【美女壁纸爬虫】基于Scrapy框架爬取优美图库实例【附完整代码】

风景暗色调 · 发表于 2023-6-25 19:48

本帖最后由风景暗色调于 2023-6-25 22:13 编辑

这个案例的几个注意事项：

启用scrapy自带的http2支持
使用scrapy的图片pipeline下载图片

实现功能：
1.根据给定的壁纸分类url，自动进入壁纸详情页爬取，能够自动翻页爬取下一页壁纸。

完整代码附件： umeiwallpaper.zip (6.6 KB, 下载次数: 432)

图片会根据网站中的标题作为目录，保存在项目下Downloads/壁纸标题/xxx
（由于美女太性感，所以这里只演示下载其他壁纸）

下面是几个核心文件的代码：

items.py

import scrapy

class UMeiItem(scrapy.Item):
    name = scrapy.Field()
    # 如果要使用图片管道，这个字段必须是这个名字，否则你自己要继承图片管道类，重写相关的方法。
    # 这里字段要写入图片的下载url地址。
    image_urls = scrapy.Field()

    # images是用于存放下载图片的结果
    images = scrapy.Field()

    dirname = scrapy.Field()

pipelines.py

from itemadapter import ItemAdapter
from scrapy.pipelines.images import ImagesPipeline

class MyImagePipeline(ImagesPipeline):

    def file_path(self, request, response=None, info=None, *, item=None):
        adapter = ItemAdapter(item)
        img_name = adapter.get("name")
        dirname = adapter.get("dirname")
        # print(f"{img_name=}")
        return f"{dirname}/{img_name}.jpg"

settings.py

import os.path

BOT_NAME = "umeiwallpaper"

SPIDER_MODULES = ["umeiwallpaper.spiders"]
NEWSPIDER_MODULE = "umeiwallpaper.spiders"

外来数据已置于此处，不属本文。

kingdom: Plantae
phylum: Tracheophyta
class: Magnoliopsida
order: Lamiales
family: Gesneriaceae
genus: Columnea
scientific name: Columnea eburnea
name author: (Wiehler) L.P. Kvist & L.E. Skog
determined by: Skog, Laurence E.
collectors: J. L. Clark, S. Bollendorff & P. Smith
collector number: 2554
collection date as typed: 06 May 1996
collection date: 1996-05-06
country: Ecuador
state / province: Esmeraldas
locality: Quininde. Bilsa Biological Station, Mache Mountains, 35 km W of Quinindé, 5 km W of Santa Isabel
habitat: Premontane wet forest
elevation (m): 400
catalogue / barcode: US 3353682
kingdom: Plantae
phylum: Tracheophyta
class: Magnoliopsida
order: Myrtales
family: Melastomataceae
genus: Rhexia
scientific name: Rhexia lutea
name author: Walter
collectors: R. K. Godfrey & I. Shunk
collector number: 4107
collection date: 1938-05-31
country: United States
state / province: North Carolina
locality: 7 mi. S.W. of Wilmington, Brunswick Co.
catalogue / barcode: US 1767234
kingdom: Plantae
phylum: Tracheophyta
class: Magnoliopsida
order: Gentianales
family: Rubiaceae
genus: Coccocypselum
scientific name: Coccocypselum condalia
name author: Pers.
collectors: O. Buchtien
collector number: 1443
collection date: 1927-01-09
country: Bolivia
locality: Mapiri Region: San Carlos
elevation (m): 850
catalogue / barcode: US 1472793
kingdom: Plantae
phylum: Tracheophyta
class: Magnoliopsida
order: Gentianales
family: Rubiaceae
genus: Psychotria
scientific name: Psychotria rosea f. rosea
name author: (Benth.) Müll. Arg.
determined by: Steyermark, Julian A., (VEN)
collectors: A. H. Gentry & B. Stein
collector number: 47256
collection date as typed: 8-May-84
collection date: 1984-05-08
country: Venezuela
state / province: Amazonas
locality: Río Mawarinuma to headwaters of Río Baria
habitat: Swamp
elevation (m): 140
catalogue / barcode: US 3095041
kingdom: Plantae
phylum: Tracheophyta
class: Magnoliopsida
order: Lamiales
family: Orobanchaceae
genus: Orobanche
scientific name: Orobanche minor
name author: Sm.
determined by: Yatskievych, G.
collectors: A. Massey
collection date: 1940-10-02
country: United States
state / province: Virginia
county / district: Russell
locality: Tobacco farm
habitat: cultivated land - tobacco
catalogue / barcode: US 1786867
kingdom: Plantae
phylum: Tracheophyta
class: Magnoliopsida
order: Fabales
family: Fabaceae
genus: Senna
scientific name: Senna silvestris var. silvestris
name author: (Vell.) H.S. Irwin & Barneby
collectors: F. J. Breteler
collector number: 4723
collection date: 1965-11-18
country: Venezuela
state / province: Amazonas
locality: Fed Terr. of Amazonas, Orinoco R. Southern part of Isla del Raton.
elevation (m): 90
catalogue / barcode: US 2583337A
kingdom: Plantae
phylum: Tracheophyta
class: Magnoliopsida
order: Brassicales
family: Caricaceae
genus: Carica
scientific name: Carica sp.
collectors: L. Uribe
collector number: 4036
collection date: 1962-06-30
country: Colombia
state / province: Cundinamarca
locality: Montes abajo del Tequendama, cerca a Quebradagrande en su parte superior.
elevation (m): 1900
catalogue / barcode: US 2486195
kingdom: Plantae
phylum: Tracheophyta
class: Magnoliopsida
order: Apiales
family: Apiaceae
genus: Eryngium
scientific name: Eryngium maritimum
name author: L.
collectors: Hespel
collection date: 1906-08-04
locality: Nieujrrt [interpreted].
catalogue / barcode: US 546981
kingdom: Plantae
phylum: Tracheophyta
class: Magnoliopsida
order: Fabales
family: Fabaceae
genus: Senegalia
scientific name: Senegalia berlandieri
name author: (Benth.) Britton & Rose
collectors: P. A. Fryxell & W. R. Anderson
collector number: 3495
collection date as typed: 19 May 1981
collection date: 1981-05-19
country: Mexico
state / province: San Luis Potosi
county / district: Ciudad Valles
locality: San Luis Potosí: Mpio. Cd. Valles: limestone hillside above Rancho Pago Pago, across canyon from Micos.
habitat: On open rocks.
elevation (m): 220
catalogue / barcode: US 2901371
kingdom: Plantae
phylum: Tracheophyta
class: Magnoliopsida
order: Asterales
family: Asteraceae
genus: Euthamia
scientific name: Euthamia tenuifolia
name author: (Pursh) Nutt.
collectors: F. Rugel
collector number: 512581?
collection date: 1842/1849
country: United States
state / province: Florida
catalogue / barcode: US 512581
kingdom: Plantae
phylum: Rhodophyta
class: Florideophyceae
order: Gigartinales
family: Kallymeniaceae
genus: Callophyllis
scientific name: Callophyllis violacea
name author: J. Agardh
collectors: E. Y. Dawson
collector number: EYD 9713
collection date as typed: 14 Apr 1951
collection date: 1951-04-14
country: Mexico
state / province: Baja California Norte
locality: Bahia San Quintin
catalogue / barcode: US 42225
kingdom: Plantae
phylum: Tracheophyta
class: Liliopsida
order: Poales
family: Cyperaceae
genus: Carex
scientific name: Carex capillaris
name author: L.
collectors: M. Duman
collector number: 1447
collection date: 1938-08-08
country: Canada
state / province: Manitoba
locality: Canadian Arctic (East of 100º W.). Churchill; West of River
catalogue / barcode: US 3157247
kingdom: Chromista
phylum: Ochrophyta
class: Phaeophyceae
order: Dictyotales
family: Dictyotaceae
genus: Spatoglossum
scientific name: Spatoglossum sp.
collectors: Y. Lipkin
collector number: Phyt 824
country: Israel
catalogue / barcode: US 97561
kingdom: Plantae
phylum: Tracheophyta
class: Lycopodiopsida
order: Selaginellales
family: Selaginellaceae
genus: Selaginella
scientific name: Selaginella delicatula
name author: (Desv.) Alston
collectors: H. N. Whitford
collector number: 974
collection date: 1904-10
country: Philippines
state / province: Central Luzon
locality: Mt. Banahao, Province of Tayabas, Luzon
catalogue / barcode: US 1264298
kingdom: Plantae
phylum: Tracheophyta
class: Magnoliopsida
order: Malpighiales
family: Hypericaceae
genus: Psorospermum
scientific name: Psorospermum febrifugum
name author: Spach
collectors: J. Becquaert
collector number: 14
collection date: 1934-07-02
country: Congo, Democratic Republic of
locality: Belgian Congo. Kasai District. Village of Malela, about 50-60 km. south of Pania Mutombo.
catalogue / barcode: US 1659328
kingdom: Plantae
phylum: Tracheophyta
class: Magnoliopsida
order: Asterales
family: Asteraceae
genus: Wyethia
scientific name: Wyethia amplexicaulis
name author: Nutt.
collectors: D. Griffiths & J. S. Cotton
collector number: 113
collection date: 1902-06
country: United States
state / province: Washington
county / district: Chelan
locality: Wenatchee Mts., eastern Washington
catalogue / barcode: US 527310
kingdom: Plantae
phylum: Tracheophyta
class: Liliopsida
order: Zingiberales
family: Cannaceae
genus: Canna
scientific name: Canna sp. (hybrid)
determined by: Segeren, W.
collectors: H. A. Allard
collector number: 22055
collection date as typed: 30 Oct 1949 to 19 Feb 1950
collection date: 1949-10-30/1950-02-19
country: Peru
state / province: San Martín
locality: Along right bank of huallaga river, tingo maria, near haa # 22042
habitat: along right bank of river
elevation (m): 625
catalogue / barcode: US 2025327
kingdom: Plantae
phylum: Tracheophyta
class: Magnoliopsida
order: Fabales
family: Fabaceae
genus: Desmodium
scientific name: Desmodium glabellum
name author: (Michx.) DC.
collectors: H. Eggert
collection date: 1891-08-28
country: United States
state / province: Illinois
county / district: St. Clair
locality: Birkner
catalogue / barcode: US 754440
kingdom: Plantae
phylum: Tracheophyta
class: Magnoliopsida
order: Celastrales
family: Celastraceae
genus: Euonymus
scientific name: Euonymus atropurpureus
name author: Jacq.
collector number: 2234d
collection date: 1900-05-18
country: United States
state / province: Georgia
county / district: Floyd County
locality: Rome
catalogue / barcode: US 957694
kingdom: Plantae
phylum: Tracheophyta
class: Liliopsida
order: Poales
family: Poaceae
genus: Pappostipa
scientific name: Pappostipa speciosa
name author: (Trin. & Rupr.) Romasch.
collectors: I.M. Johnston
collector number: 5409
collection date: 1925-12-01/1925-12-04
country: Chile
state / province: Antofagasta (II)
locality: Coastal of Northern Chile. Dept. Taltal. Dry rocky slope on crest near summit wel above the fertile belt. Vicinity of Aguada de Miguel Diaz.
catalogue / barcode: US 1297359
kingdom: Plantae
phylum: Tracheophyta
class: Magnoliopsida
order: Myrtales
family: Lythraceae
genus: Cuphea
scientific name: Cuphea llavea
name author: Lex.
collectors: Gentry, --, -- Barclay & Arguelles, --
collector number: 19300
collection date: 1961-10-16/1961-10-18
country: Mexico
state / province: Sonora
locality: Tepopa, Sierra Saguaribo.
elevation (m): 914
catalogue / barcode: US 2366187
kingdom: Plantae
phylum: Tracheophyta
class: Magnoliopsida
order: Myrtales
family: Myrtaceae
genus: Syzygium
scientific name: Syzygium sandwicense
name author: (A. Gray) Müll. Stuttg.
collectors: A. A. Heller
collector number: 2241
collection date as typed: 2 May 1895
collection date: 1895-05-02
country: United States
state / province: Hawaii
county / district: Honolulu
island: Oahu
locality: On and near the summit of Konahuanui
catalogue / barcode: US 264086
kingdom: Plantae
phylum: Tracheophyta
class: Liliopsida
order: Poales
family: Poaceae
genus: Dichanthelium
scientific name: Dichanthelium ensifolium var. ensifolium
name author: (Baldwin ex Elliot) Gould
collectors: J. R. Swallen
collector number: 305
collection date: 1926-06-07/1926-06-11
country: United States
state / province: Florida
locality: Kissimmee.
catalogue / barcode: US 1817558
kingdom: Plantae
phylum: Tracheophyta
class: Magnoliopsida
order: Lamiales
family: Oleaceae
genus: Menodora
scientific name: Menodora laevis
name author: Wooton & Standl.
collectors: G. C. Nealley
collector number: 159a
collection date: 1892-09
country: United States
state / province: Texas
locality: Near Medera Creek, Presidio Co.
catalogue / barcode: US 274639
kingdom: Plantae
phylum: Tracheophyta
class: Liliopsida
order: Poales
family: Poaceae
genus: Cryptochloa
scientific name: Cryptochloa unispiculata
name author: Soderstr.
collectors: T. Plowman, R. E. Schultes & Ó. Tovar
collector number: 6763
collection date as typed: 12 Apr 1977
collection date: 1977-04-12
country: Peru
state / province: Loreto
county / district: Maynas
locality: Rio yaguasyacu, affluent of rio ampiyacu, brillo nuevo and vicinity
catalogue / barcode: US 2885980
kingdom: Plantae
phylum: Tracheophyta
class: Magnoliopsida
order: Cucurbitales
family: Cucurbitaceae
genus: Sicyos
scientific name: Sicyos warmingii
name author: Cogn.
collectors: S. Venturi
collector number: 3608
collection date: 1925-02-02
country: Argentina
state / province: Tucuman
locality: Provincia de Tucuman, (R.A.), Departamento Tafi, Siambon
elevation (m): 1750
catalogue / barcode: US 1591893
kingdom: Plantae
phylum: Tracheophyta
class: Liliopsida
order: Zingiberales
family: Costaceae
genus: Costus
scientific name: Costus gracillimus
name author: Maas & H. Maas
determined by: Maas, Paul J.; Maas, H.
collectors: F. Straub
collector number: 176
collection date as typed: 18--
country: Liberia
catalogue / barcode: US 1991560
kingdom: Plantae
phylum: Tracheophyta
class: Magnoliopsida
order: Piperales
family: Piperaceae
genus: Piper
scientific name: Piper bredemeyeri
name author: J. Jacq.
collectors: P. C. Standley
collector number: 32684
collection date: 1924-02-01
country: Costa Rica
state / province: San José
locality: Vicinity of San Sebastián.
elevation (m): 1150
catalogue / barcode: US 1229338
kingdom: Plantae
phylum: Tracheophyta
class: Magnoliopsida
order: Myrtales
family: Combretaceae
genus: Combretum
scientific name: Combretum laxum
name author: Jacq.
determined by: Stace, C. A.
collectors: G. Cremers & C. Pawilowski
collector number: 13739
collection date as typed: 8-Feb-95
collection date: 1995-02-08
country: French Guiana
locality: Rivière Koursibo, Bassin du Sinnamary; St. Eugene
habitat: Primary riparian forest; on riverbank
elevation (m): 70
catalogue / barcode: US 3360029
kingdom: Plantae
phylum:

# Crawl responsibly by identifying yourself (and your website) on the user-agent
USER_AGENT = "Mozilla/5.0 (Windows NT 10.0; Win64; x64; rv:109.0) Gecko/20100101 Firefox/114.0"

# Obey robots.txt rules
ROBOTSTXT_OBEY = False

# Configure a delay for requests for the same website (default: 0)
# See https://docs.scrapy.org/en/latest/topics/settings.html#download-delay
# See also autothrottle settings and docs
# DOWNLOAD_DELAY = 0.2

# Disable cookies (enabled by default)
COOKIES_ENABLED = False

DOWNLOAD_HANDLERS = {
    "https": "scrapy.core.downloader.handlers.http2.H2DownloadHandler",
}

# Configure item pipelines
# See https://docs.scrapy.org/en/latest/topics/item-pipeline.html
ITEM_PIPELINES = {
    "umeiwallpaper.pipelines.MyImagePipeline": 300,
}

# 图片管道下载存储根路径
BASE_DIR = os.path.dirname(os.path.dirname(__file__))
IMAGES_STORE = os.path.join(BASE_DIR, "Downloads")

# 你可以自定，也可以用默认的，默认就这2个值
IMAGES_URLS_FIELD = "image_urls"
IMAGES_RESULT_FIELD = "images"

# 允许重定向下载（有一些http会重定向到https，不允许就提示301状态码）
MEDIA_ALLOW_REDIRECTS = True

# Enable and configure the AutoThrottle extension (disabled by default)
# See https://docs.scrapy.org/en/latest/topics/autothrottle.html
AUTOTHROTTLE_ENABLED = True
# # # The initial download delay
AUTOTHROTTLE_START_DELAY = 1
# # # The maximum download delay to be set in case of high latencies
AUTOTHROTTLE_MAX_DELAY = 5
# # # The average number of requests Scrapy should be sending in parallel to
# # # each remote server
AUTOTHROTTLE_TARGET_CONCURRENCY = 2.0
# # # Enable showing throttling stats for every response received:
AUTOTHROTTLE_DEBUG = False

REQUEST_FINGERPRINTER_IMPLEMENTATION = "2.7"
TWISTED_REACTOR = "twisted.internet.asyncioreactor.AsyncioSelectorReactor"
FEED_EXPORT_ENCODING = "utf-8"

爬虫 umei.py

import scrapy
from scrapy.http import HtmlResponse

from umeiwallpaper.items import UMeiItem

class UmeiSpider(scrapy.Spider):
    name = "umei"
    allowed_domains = ["umei.cc"]
    # start_urls = ["https://www.umei.cc/meinvtupian/meinvmote/235660.htm"]
    start_urls = ["https://www.umei.cc/meinvtupian/meinvmote/"]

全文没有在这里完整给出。